Now if I knew everything I’d be rich, then I’d be like Jim and writing for fun instead of trying to make a living (wait a minute, this blog is for fun, oh well). But a $5 billion automation company may not be the best play right now. Plus the stock has rallied since March more than doubling its worth. The window for purchase was last spring. By the way, Pinto also cites an uptick of RA stock since the meeting. But it’s been growing for eight months now. By the way, as has ABB’s and Emerson’s.
And, oh yes, GE has an automation company–GE Intelligent Platforms–that supplies much of the parent’s automation needs. As for distribution–automation distribution is a far cry from turbine and appliance distribution.
Usually Jim and I agree, but we don’t on Rockwell. I follow more the ideas of an investment banker whom I recently talked with who admires Rockwell for its sound cash management policies. It’s not a buy and flip stock where you try to make big bucks on growth. It’s more of a conservative buy and take the dividends. (Disclosure: If I have any ROK, it’s buried somewhere deep in the funds I have. I don’t trade in automation stocks. And I definitely don’t advise people, even me, on stocks.)
I see that Invensys Operations Management is still coming together, but it’s getting there. A new Website has popped up I guess I’d go with the majority of people I’ve talked with outside the company–the new logo doesn’t do anything for me. But the new site brings together all the disparate parts that they are trying to merge.

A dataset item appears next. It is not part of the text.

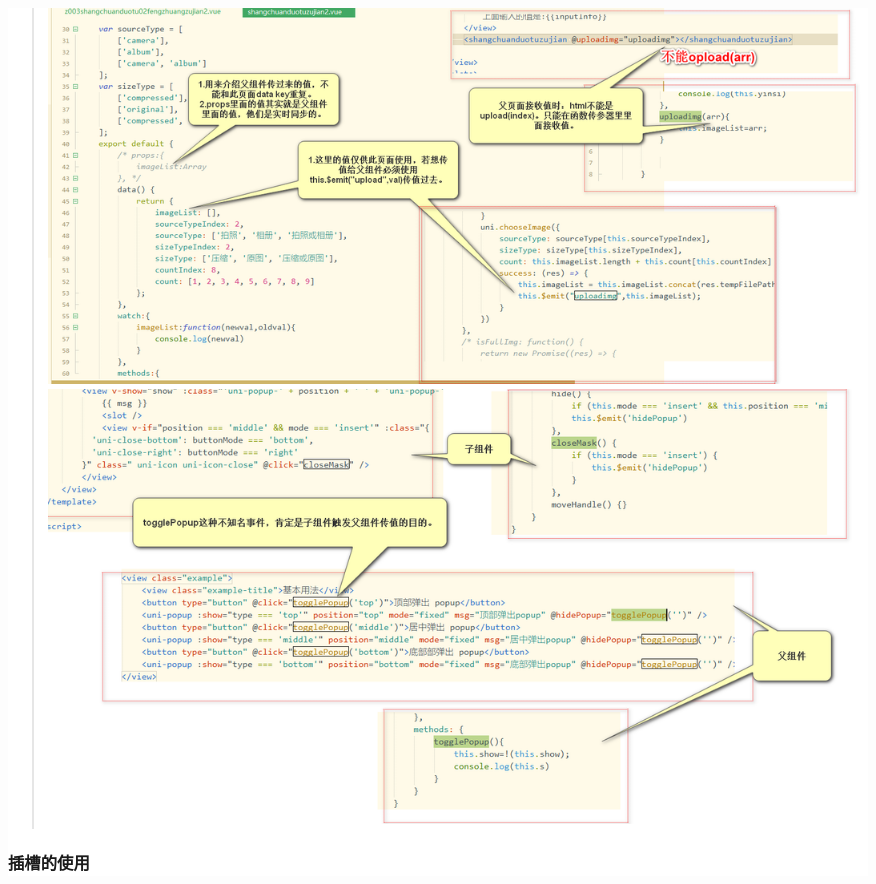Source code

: >  ![](_v_images/20190912204227222_9568.png)
> ![](_v_images/20190912211815718_16760.png)

### 插槽的使用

I talk often about standards in automation. The last 18 months or more have seen more than its share of discussion about wireless standard development — WirelessHart and ISA100 especially. I think standards help an industry move forward, because people can start to develop products or write code around them and users gain some assurance that the technology will stay around a little while and applications will interoperate. On the other hand, I always saw the wisdom of Ken Spenser who was at the time CEO of Think&Do software–“The best standards are de facto standards.” Here is a blog post by Dave Winer on the subject. He is concerned with the “high tech” world, but the ideas are applicable here. What do you think?
Volkswagen the new GM?
Here’s a post by Bill Waddell over at Emerging Excellence analyzing recent moves of Volkswagen. I agree with much of what he says. But I’d add a question — can companies become so large and complex that they simply can’t be managed any longer and must be pruned in order to prepare for new growth?